- _TASK REQUIREMENTS_
Reproduce every record exactly as it appears, but not the pictures.

--------------------------------------------------

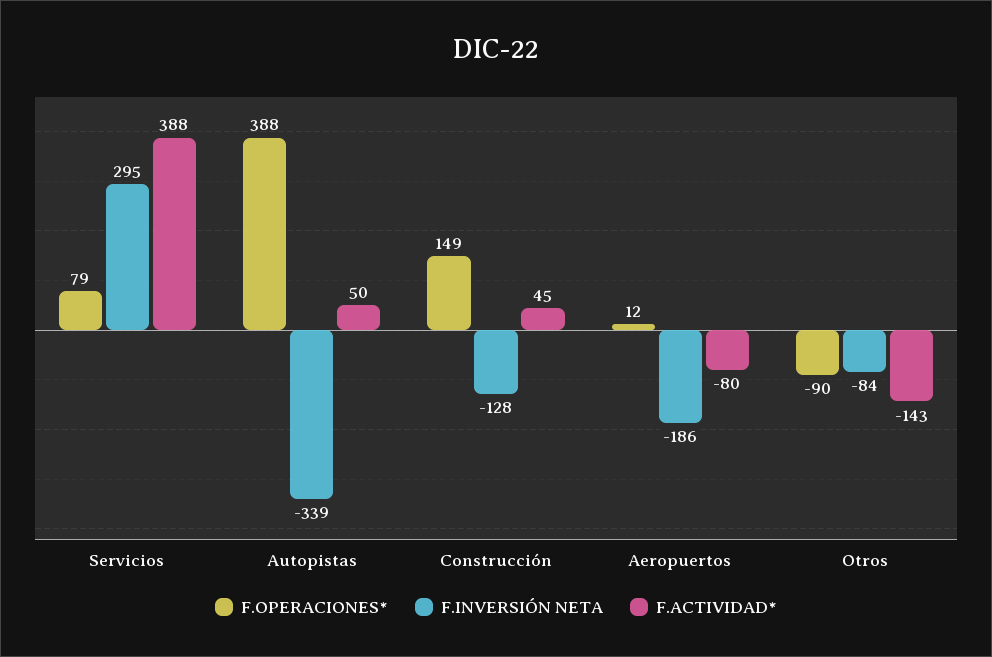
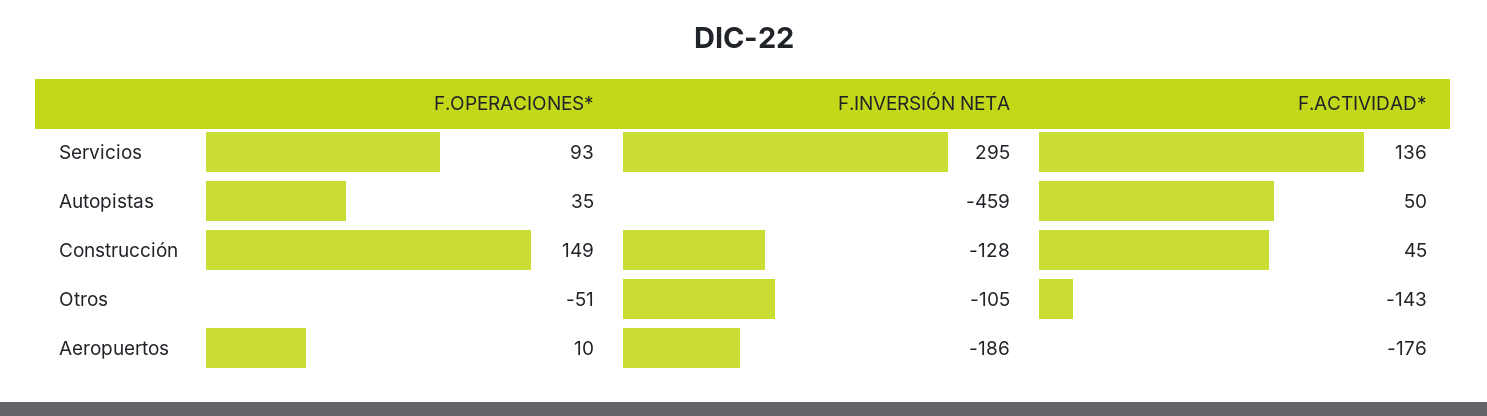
F.OPERACIONES*, Servicios: 79 -> 93
F.ACTIVIDAD*, Servicios: 388 -> 136
F.OPERACIONES*, Autopistas: 388 -> 35
F.INVERSIÓN NETA, Autopistas: -339 -> -459
F.OPERACIONES*, Aeropuertos: 12 -> 10
F.ACTIVIDAD*, Aeropuertos: -80 -> -176
F.OPERACIONES*, Otros: -90 -> -51
F.INVERSIÓN NETA, Otros: -84 -> -105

--------------------------------------------------

- _WRITTEN RESPONSE_
F.OPERACIONES*, Servicios: 79 -> 93
F.ACTIVIDAD*, Servicios: 388 -> 136
F.OPERACIONES*, Autopistas: 388 -> 35
F.INVERSIÓN NETA, Autopistas: -339 -> -459
F.OPERACIONES*, Aeropuertos: 12 -> 10
F.ACTIVIDAD*, Aeropuertos: -80 -> -176
F.OPERACIONES*, Otros: -90 -> -51
F.INVERSIÓN NETA, Otros: -84 -> -105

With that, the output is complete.